The five-classroom Tryon Colored School burned down in 1940, replaced by brick Embury School in 1941. Four smaller rural Rosenwald schools in the countryside, for black communities in Polk County, were replaced by consolidated Cobb Elementary in Green Creek in 1951.

 

Dr. Thomas Hanchett, community historian, an expert on the story of Rosenwald school buildings, will visit from Charlotte on Thursday, July 28. His illustrated talk will illuminate the fascinating history of how North Carolina built more Rosenwald schools for black education than any other state. These well-designed, up-to-date buildings enabled a new spirit of black public education in the segregated South a century ago. 

 

In addition, a new 25-minute video about our state’s Rosenwald schools, by Longleaf Productions in Greensboro, will be shown for the first time publicly.

 

Sponsored by Tryon History Museum, Hanchett’s special program will take place at historic Tryon Elementary School, built in 1923 for white students. Its original auditorium, the largest ever built in Polk County at that time, still exists and has been upgraded recently by the county school system.

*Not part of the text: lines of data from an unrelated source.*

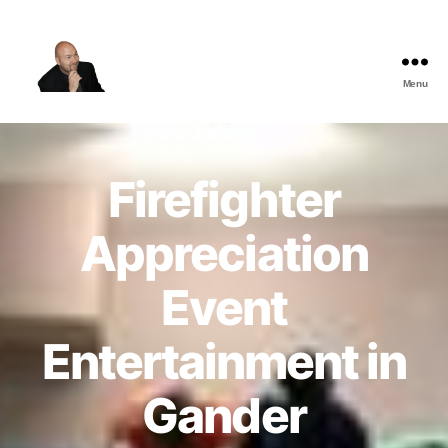
Menu
The
Best
Comedy
Hypnosis
Firefighter
Shows
Appreciation
Event
Entertainment in
Gander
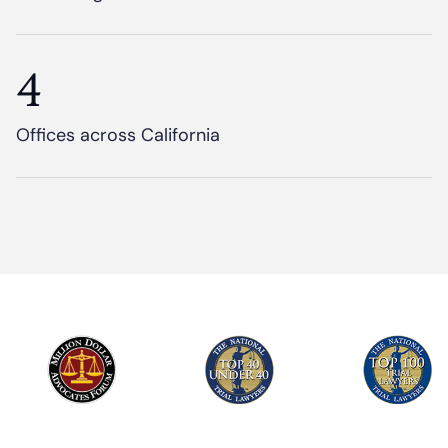
4
Offices across California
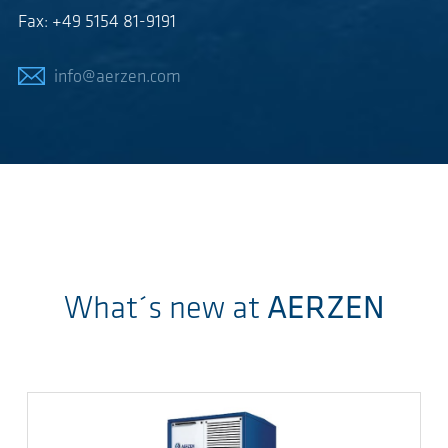
Fax: +49 5154 81-9191
info@aerzen.com
What´s new at
AERZEN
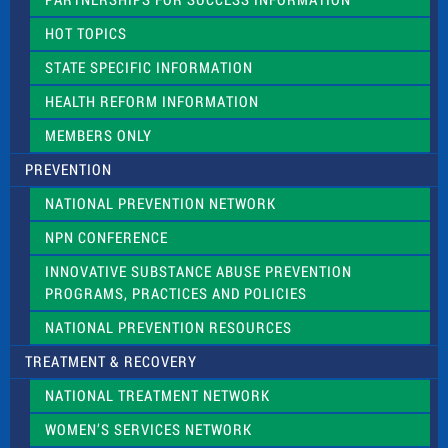
l
d
HOT TOPICS
b
l
STATE SPECIFIC INFORMATION
a
n
HEALTH REFORM INFORMATION
k
.
MEMBERS ONLY
PREVENTION
NATIONAL PREVENTION NETWORK
NPN CONFERENCE
INNOVATIVE SUBSTANCE ABUSE PREVENTION
PROGRAMS, PRACTICES AND POLICIES
NATIONAL PREVENTION RESOURCES
TREATMENT & RECOVERY
NATIONAL TREATMENT NETWORK
WOMEN’S SERVICES NETWORK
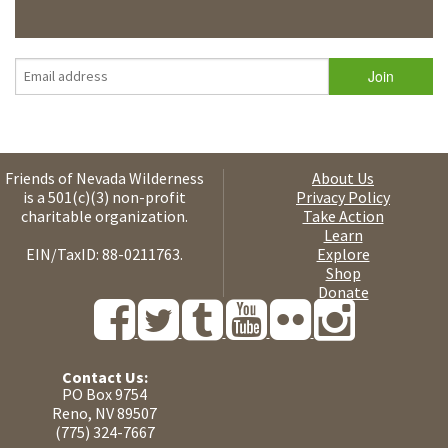
Friends of Nevada Wilderness
About Us
is a 501(c)(3) non-profit
Privacy Policy
charitable organization.
Take Action
Learn
EIN/TaxID: 88-0211763.
Explore
Shop
Donate
Contact Us:
PO Box 9754
Reno, NV 89507
(775) 324-7667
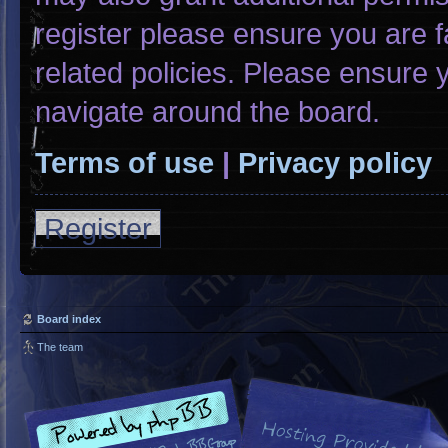
register please ensure you are f
related policies. Please ensure
navigate around the board.
Terms of use
|
Privacy policy
Register
Board index
The team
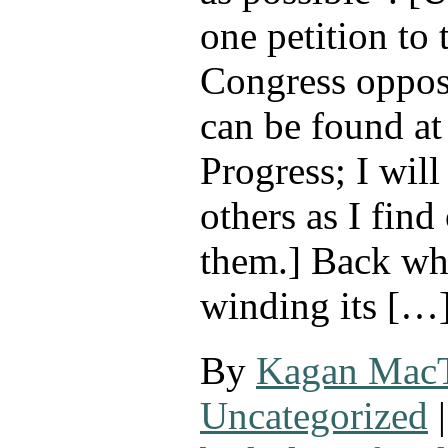
one petition to
Congress opposi
can be found a
Progress; I wil
others as I find
them.] Back w
winding its […
By
Kagan Mac
Uncategorized
|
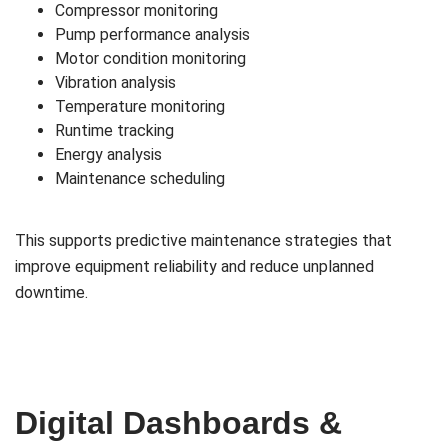
Compressor monitoring
Pump performance analysis
Motor condition monitoring
Vibration analysis
Temperature monitoring
Runtime tracking
Energy analysis
Maintenance scheduling
This supports predictive maintenance strategies that
improve equipment reliability and reduce unplanned
downtime.
Digital Dashboards &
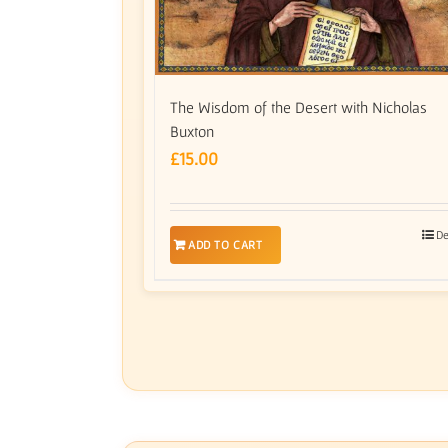
The Wisdom of the Desert with Nicholas
Buxton
£
15.00
De
ADD TO CART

The audience will attend in air-conditioned comfort, in raked-floor seating, to watch projection from the stage and hear from new sound equipment. 

 

The enlarged school still displays four original, impressive white pillars out front, facing Trade Street from atop a hill.

 

Access to school parking is up School Street, beyond Forbes Preschool, or from Harrel Place off Highway 176, north of the Nina Simone mural. The program begins at 5 p.m. Any nearby parking may be used, and volunteers will help direct traffic dropping off attendees near the building entrance. Doors open at 4:30 p.m. and seating is limited; no standing room will be permitted per safety codes, but the program will be video-recorded and available later for viewing online. The event is free and open to the public, and all are welcome.